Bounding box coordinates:
------------

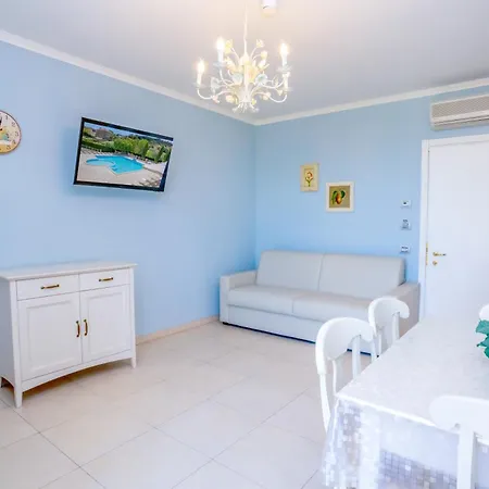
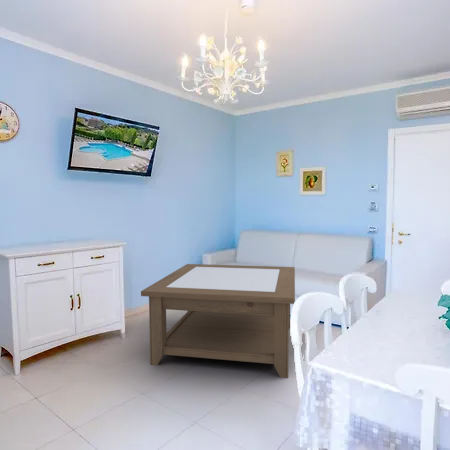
+ coffee table [140,263,296,379]
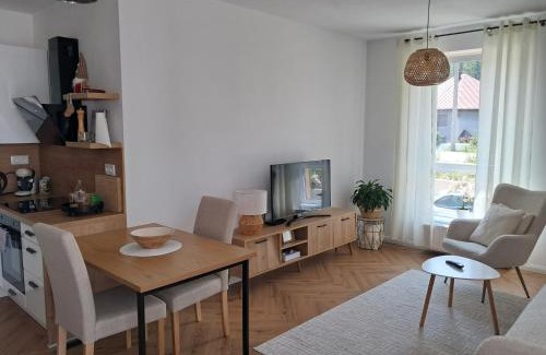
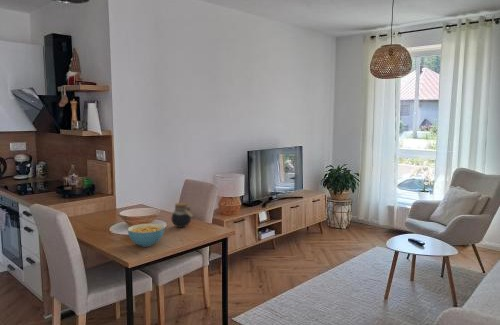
+ jar [170,202,196,228]
+ cereal bowl [127,222,165,248]
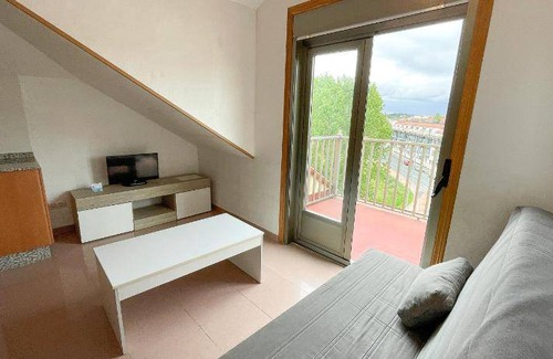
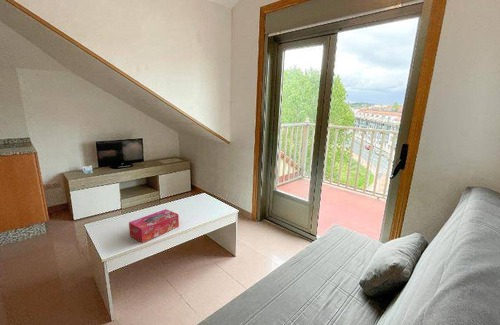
+ tissue box [128,208,180,244]
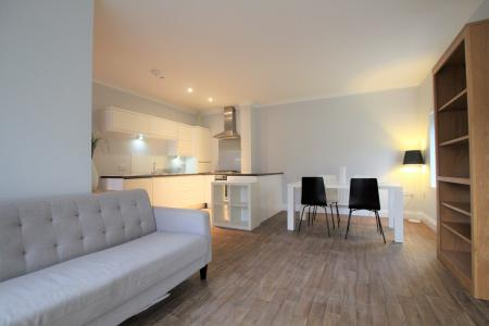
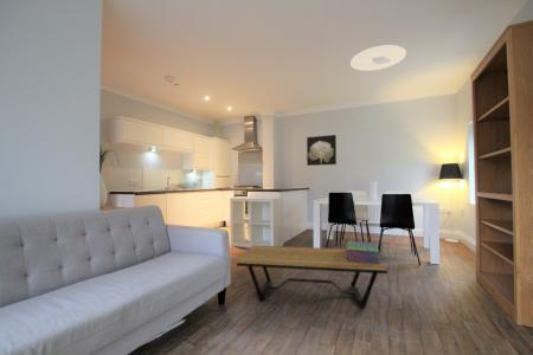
+ ceiling light [349,44,407,72]
+ coffee table [236,244,388,310]
+ wall art [306,134,338,167]
+ stack of books [346,240,383,264]
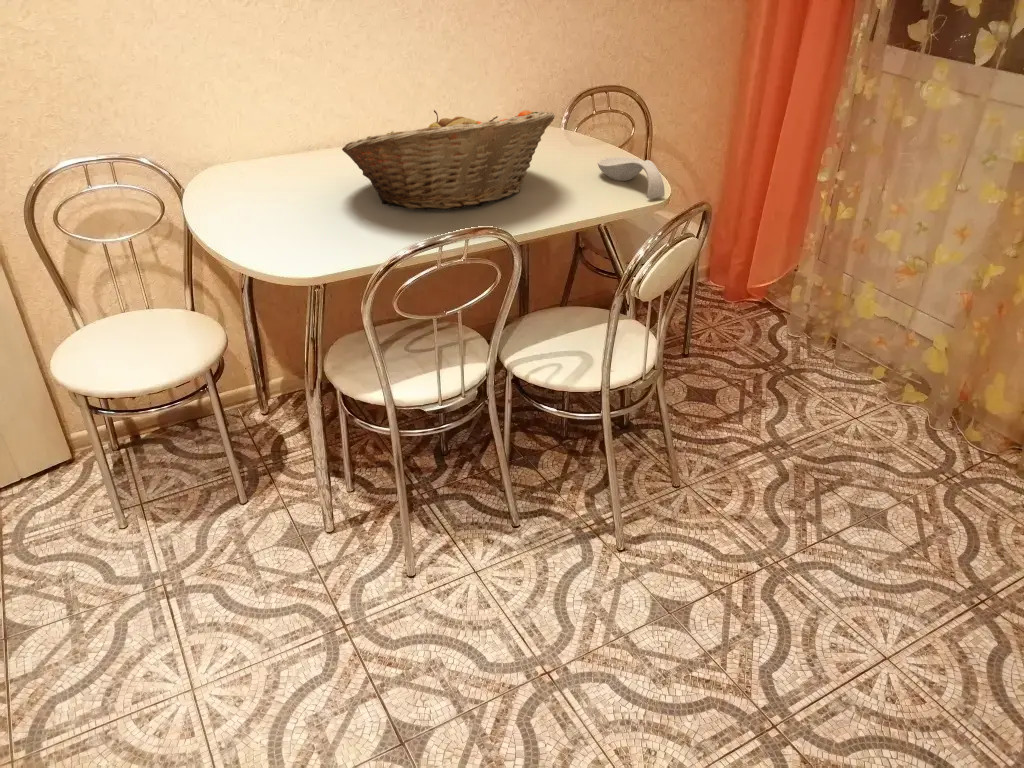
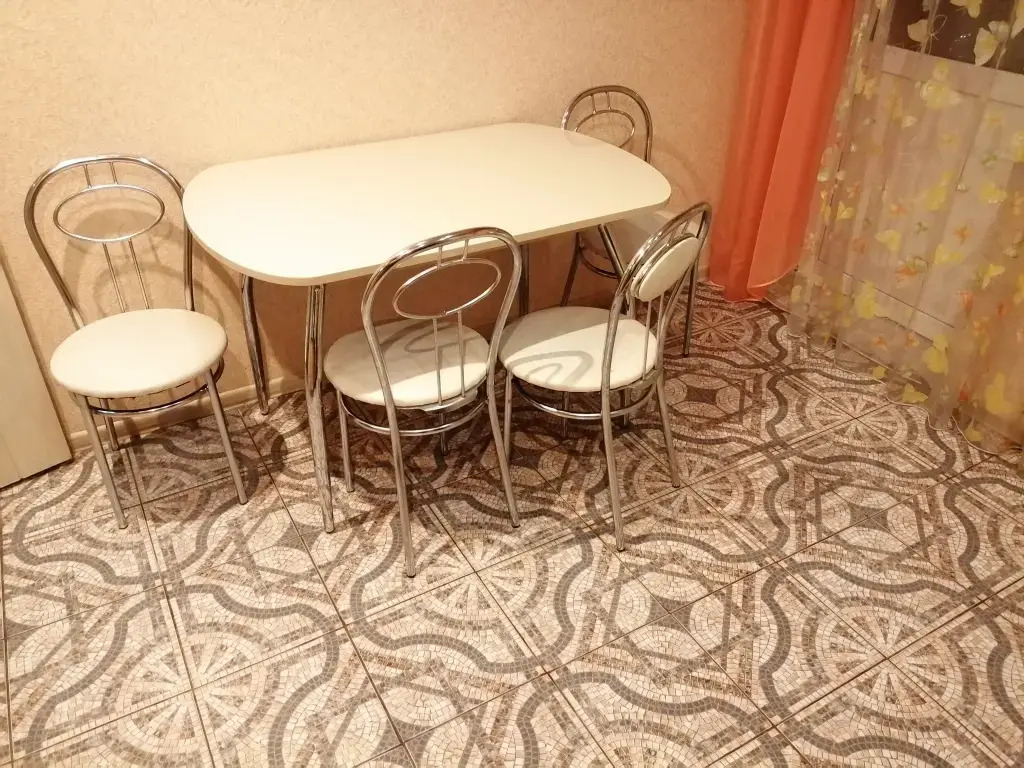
- fruit basket [341,109,556,211]
- spoon rest [597,156,666,200]
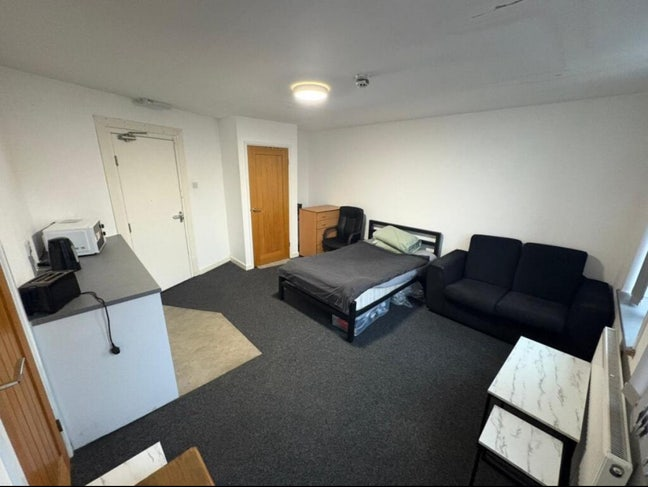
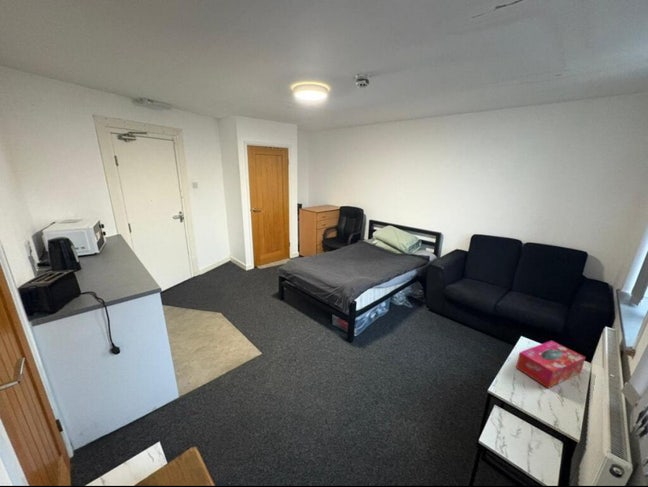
+ tissue box [515,340,587,389]
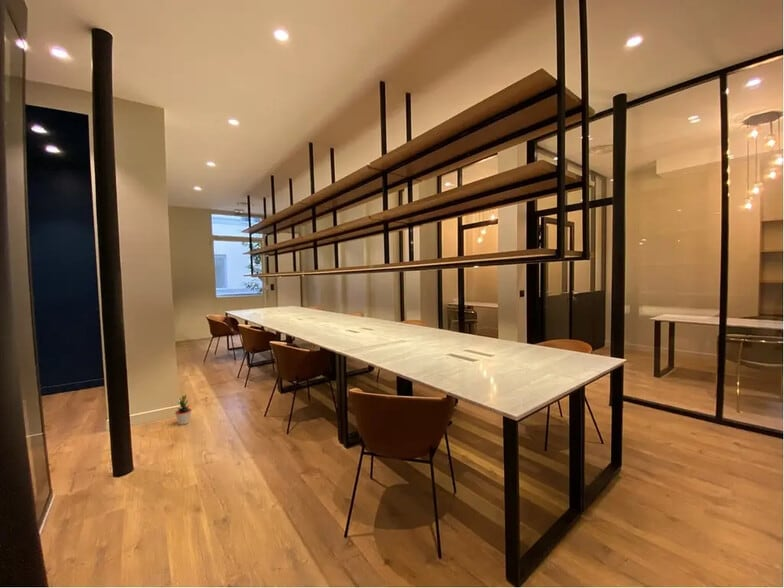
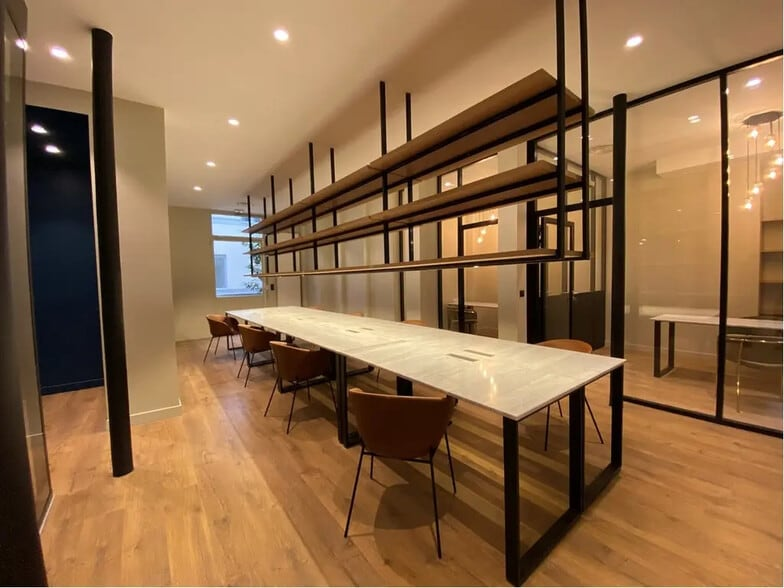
- potted plant [174,393,193,426]
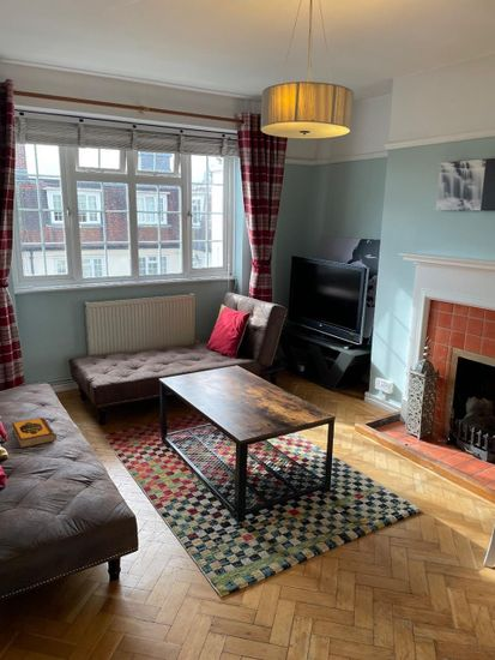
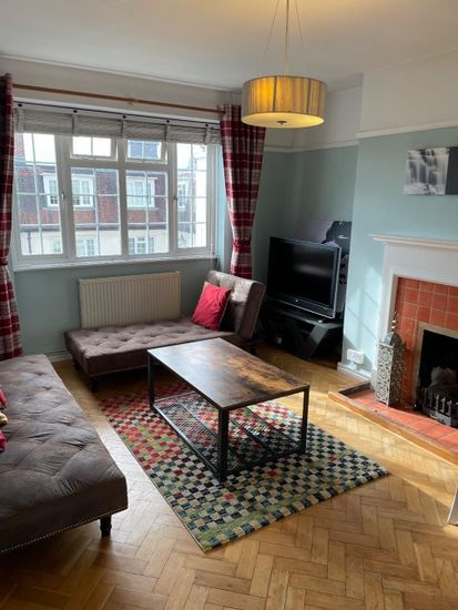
- hardback book [11,416,58,449]
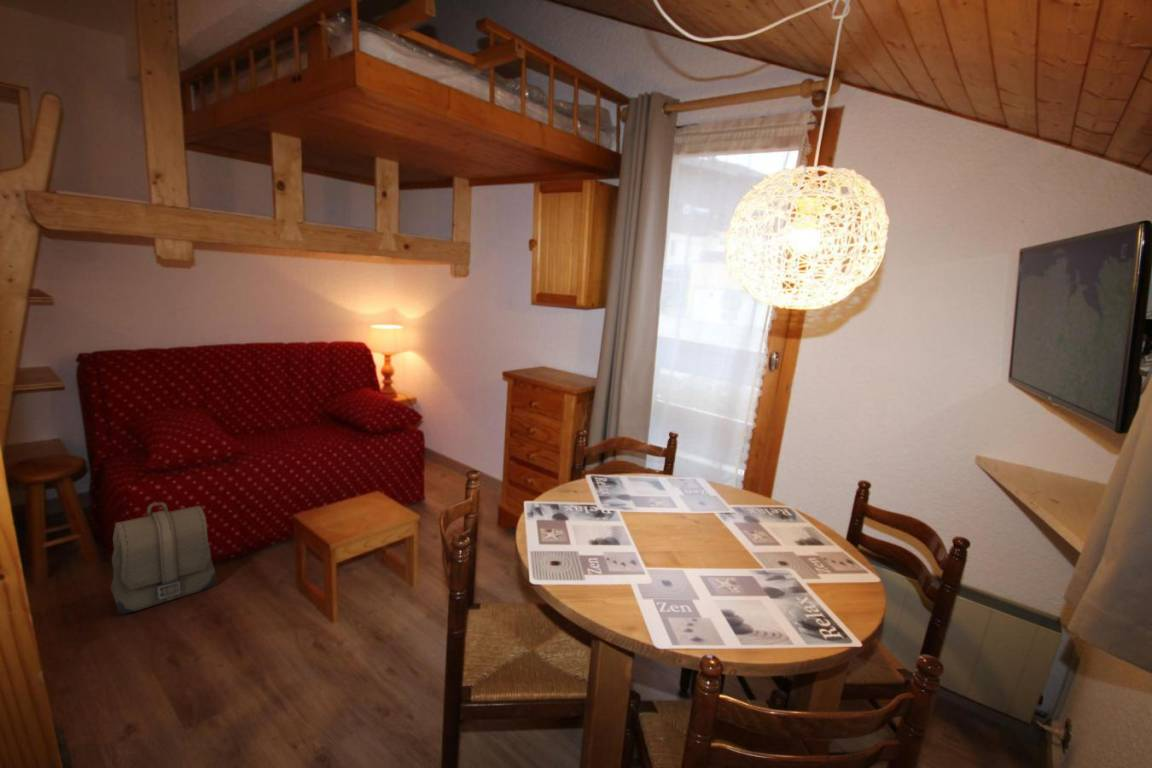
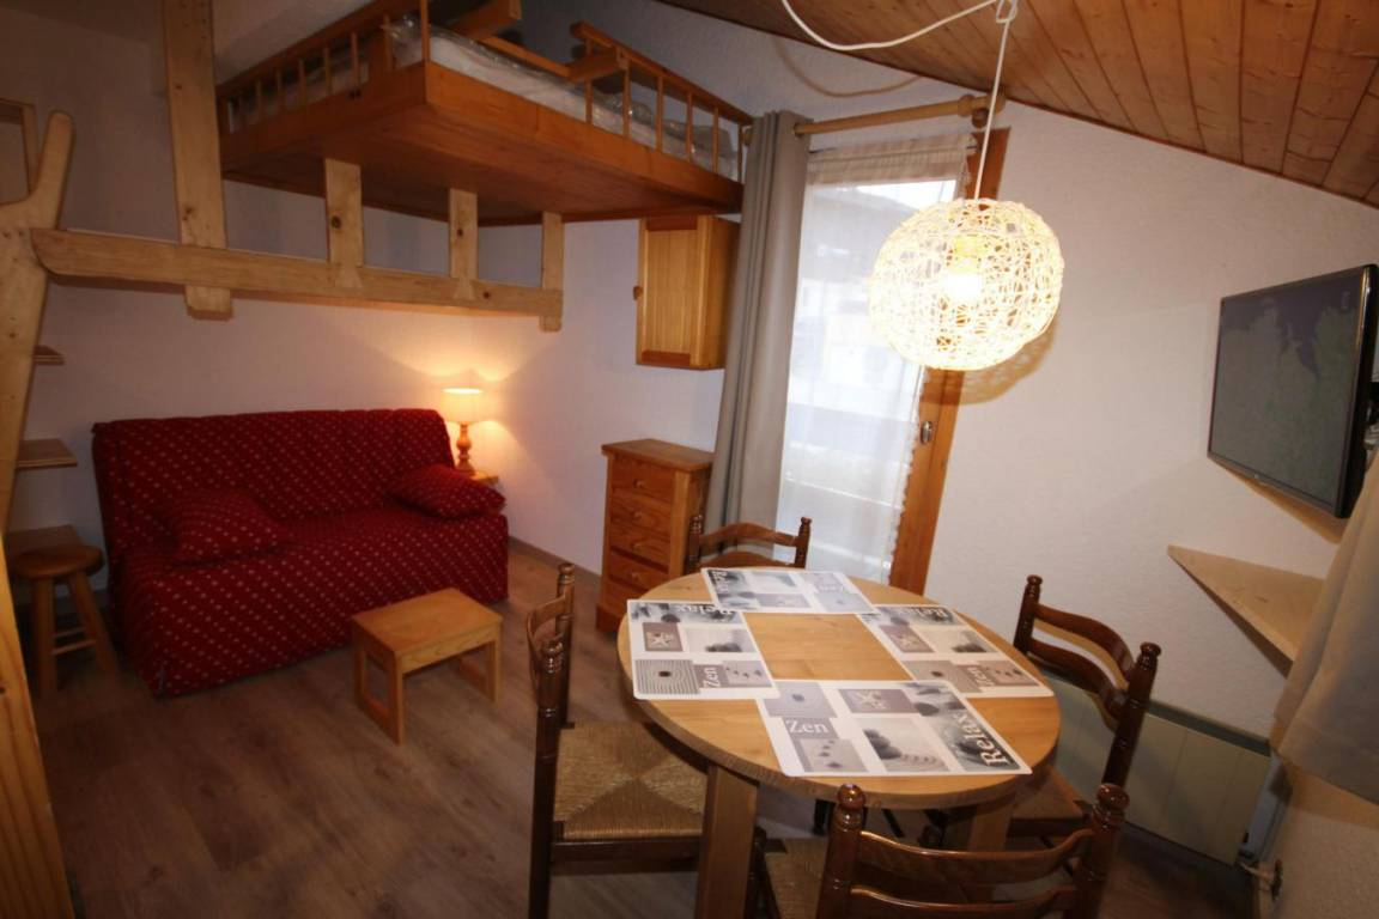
- backpack [110,501,217,615]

------------

» **TASK**
What lines hold the string "coffee"? Pick them out of the data.

» **PROBLEM SOLUTION**
+ coffee table [140,263,296,379]
+ coffee table [236,244,388,310]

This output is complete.